What is your next adventure?
My goal is to go to Germany, and I have an offer to work with an aerospace consulting group there. They work with start-ups. If all of the paperwork goes through, I’ll begin in July.
Did you have any previous co-op, internship, or research experience in this area?
I earned my bachelor’s degree from Georgia Tech aerospace, so I’ve been around the ASDL one way or another since 2004. That’s given me a lot of time to explore, and Geogia Tech School of Aerospace Engineering has a lot to offer. It’s really a nerd paradise in terms of finding projects that will engage you. I was involved with three design competitions while I was here as an undergraduate – DBF, AIAA, and my senior design [rotorcraft] project. Also as an undergraduate, I got a PURA grant that I used to build am engine model for a large turbo jet. It was a physics-based engineering model. I also co-opped at Sikorsky as a flight test engineer. As a graduate student, I was involved in at least four projects: developing a higher fidelity model for a jet engine with Boeing; a Grand Challenge that used Java simulation to develop a model that would coordinate UAVs in a swarm (we presented that at a rotorcraft conference in Europe); a STEM outreach tutorial website; and an FAA big data project where we were developing methods for filtering and identifying interesting data from aircraft.
What about your next adventure are you most looking forward to?
I’m really looking forward to living in Germany and working around so many start-ups that are focusing on autonomy and renewable energy – two themes that really intrigue me. I also like the way Germany is consciously trying to improve their cities by investing in technologies that will make lives better and lessen the impact on the earth.
How did your educational experience at Georgia Tech help you to achieve your goal?
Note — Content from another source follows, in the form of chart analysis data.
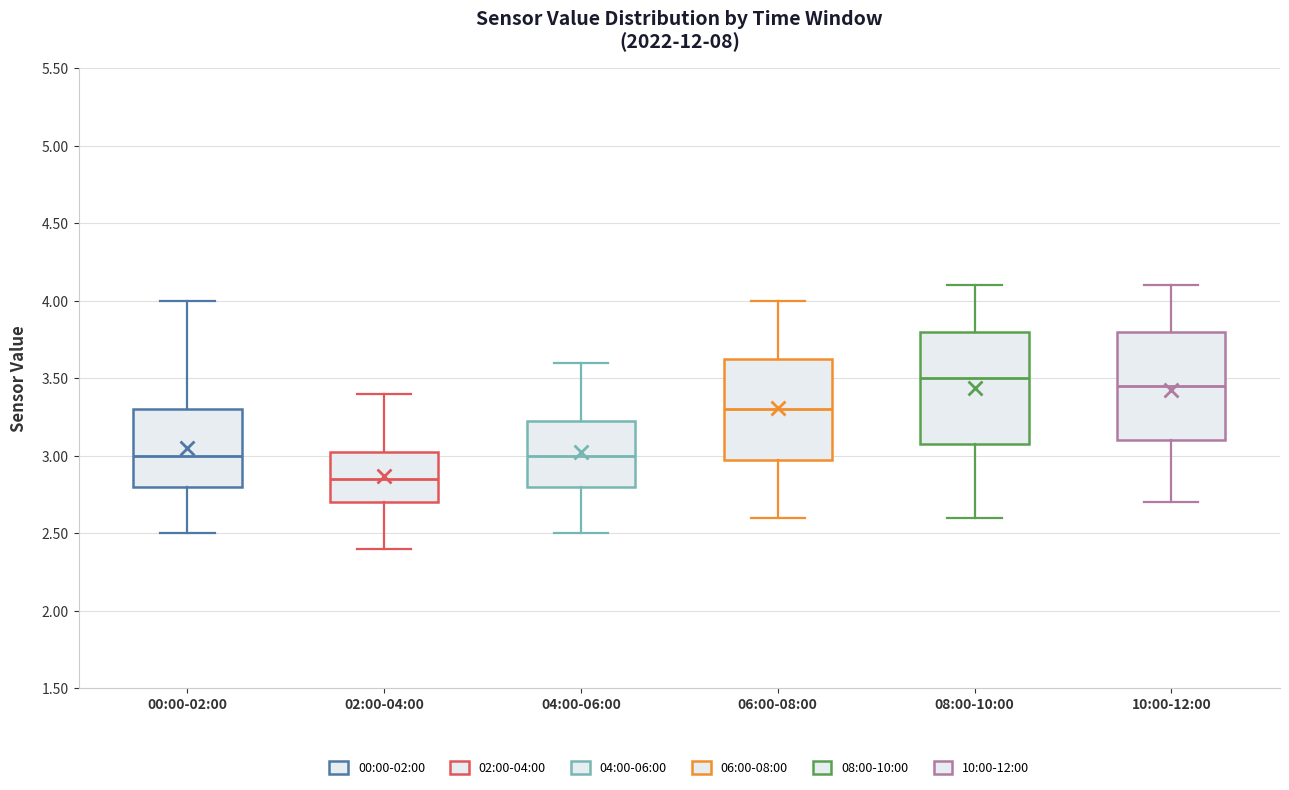

Reading left to right, read every box against the y-axis: the position of its median line, the range the box covers, and the ends of its whiskers. The values are not printed on the chart, so give them approximately, as read against the axis.

00:00-02:00: median 3.00, box 2.80 to 3.30, whiskers 2.50 to 4.00
02:00-04:00: median 2.85, box 2.70 to 3.05, whiskers 2.40 to 3.40
04:00-06:00: median 3.00, box 2.80 to 3.25, whiskers 2.50 to 3.60
06:00-08:00: median 3.30, box 3.00 to 3.65, whiskers 2.60 to 4.00
08:00-10:00: median 3.50, box 3.10 to 3.80, whiskers 2.60 to 4.10
10:00-12:00: median 3.45, box 3.10 to 3.80, whiskers 2.70 to 4.10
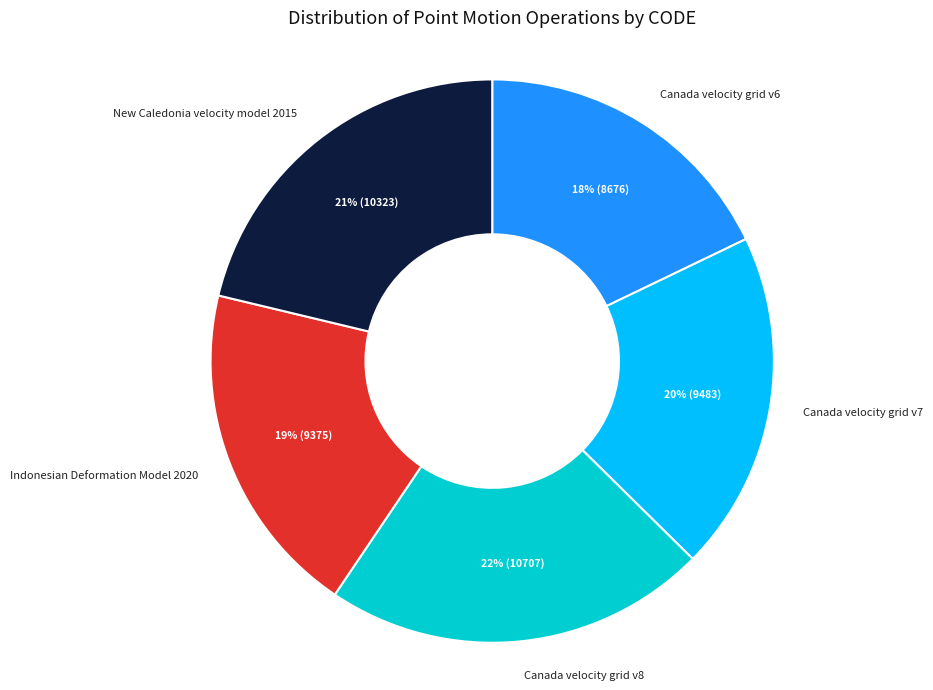

To the nearest percent, what is the difference between the largest and smallest slice percentages?

4%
I don’t think other schools would give undergraduates as many opportunities as Georgia Tech does. As an undergraduate researcher, I was made to feel like a collaborator on their team. That put me in the right place to pursue research.
The other thing about Georgia Tech is that the labs and the faculty are really well-connected to what’s going on in the field. And it’s not a shallow connection. There are VP-level connections on a lot of projects, because industry has come to respect what ASDL is doing. Part of that is our alumni base, too. The School’s alums make an effort to stay connected with the school and the labs because they know that they can depend on AE for strong employees and solid research. It’s almost like a family.
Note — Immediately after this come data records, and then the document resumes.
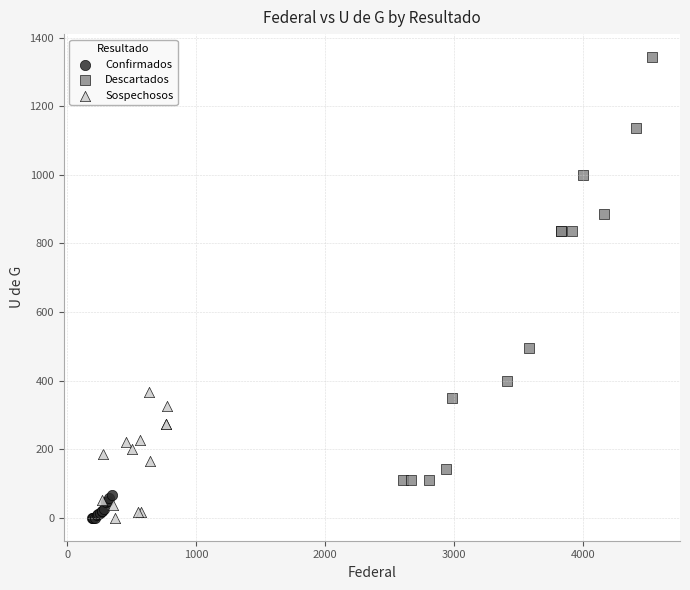

Which series has the widest spread of Y values?

Descartados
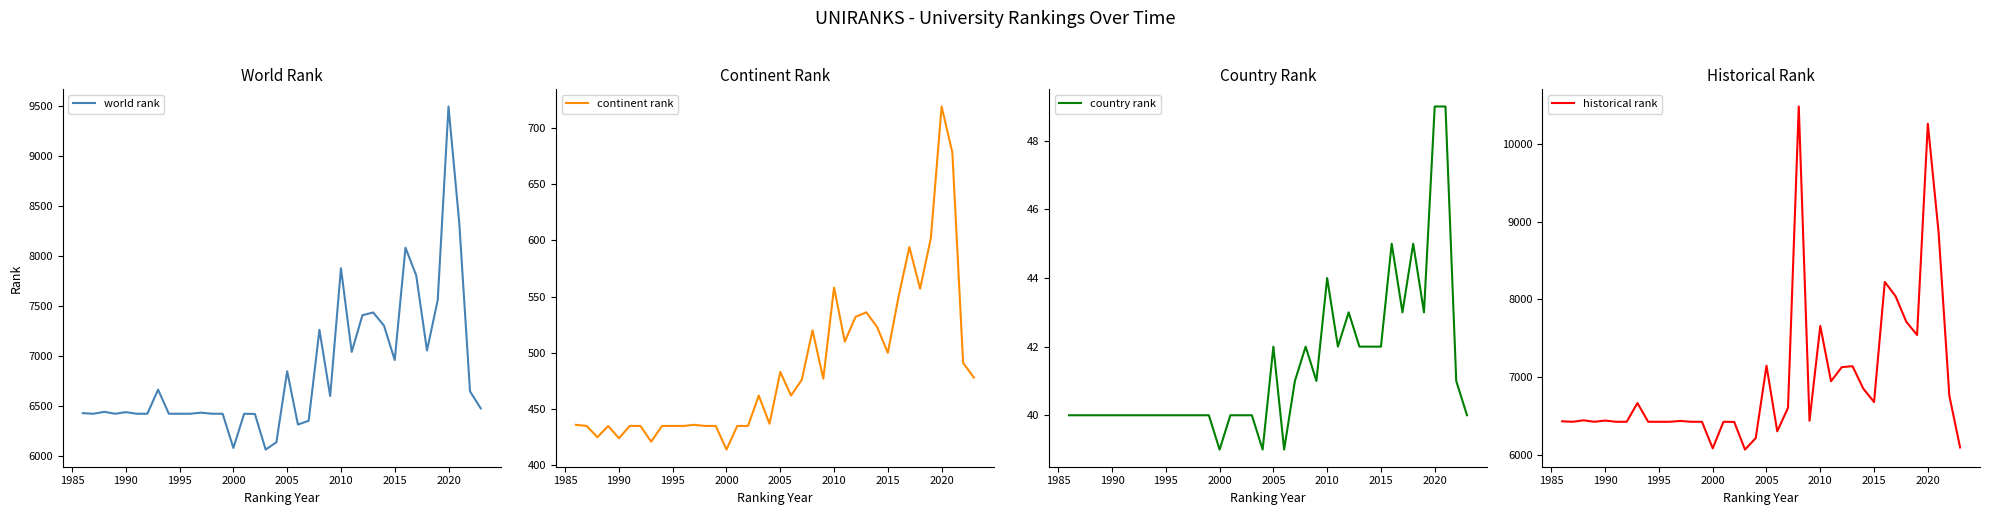

How many series are shown in this chart?

4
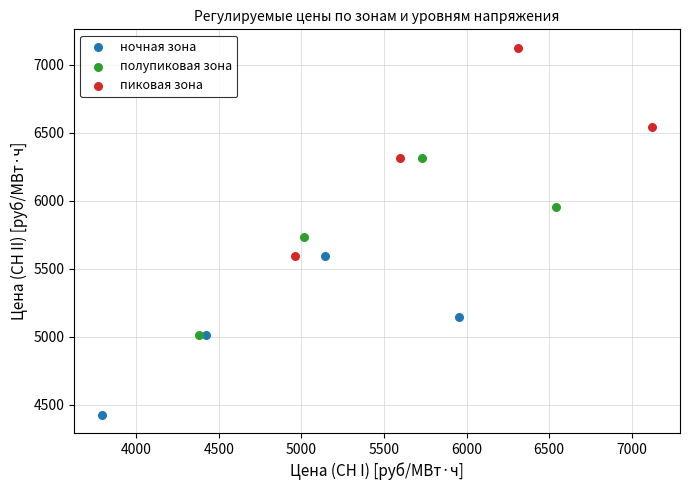

Which series contains the lowest Y value?

ночная зона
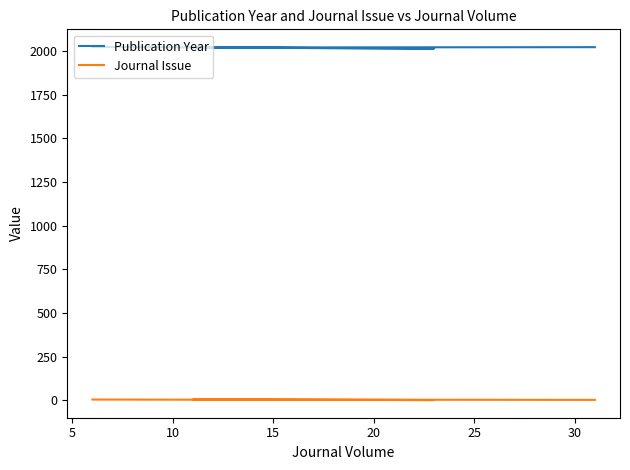

What is the difference between the Journal Issue values at 0 and 15?

2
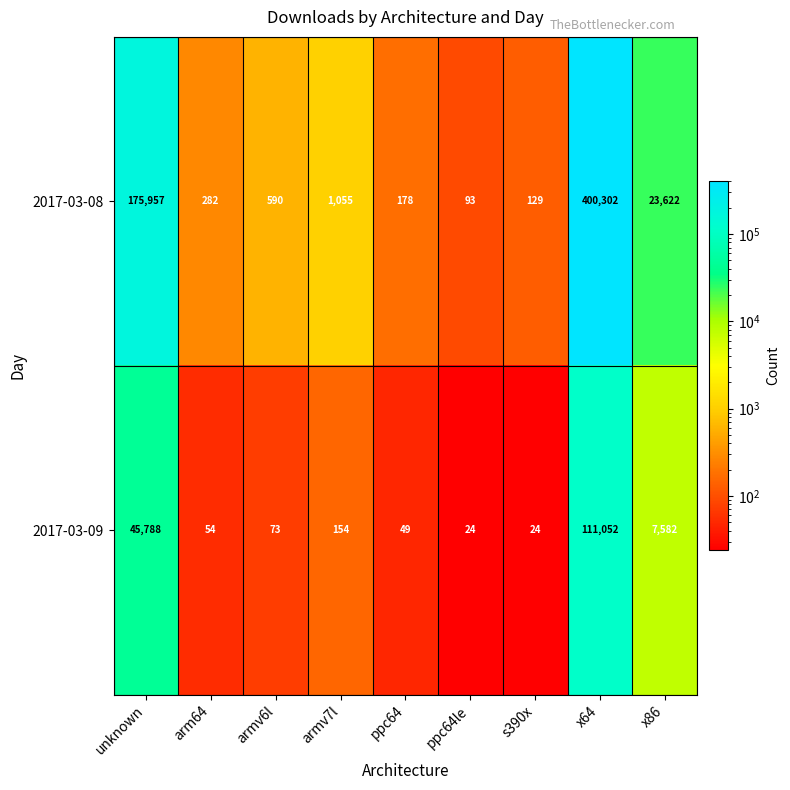

Reading left to right, list all the values displayed in this chart.

2017-03-08: unknown=175957	arm64=282	armv6l=590	armv7l=1055	ppc64=178	ppc64le=93	s390x=129	x64=400302	x86=23622
2017-03-09: unknown=45788	arm64=54	armv6l=73	armv7l=154	ppc64=49	ppc64le=24	s390x=24	x64=111052	x86=7582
What advice would you give to an underclassman who would like to follow the same path?
Look for projects that are a little outside your specific area. Pretend that’s a requirement, even, because it will give you a wider view of the field. I’d also say: study abroad because in aerospace it’s important to be able to work – sometimes remotely – with people from other cultures. You want to feel comfortable with that. I presented papers in France, Britain, and Russia. Now I’m going to Germany. Another thing: don’t feel like you have to complete your undergraduate program in four years. It’s better to graduate with a higher GPA and some co-op experience than to do it quickly. And, lastly: as much as you try different things, try to establish a theme in your degree – an area of aerospace engineering where you’re an expert. When you go for interviews, that’s going to help you make your case.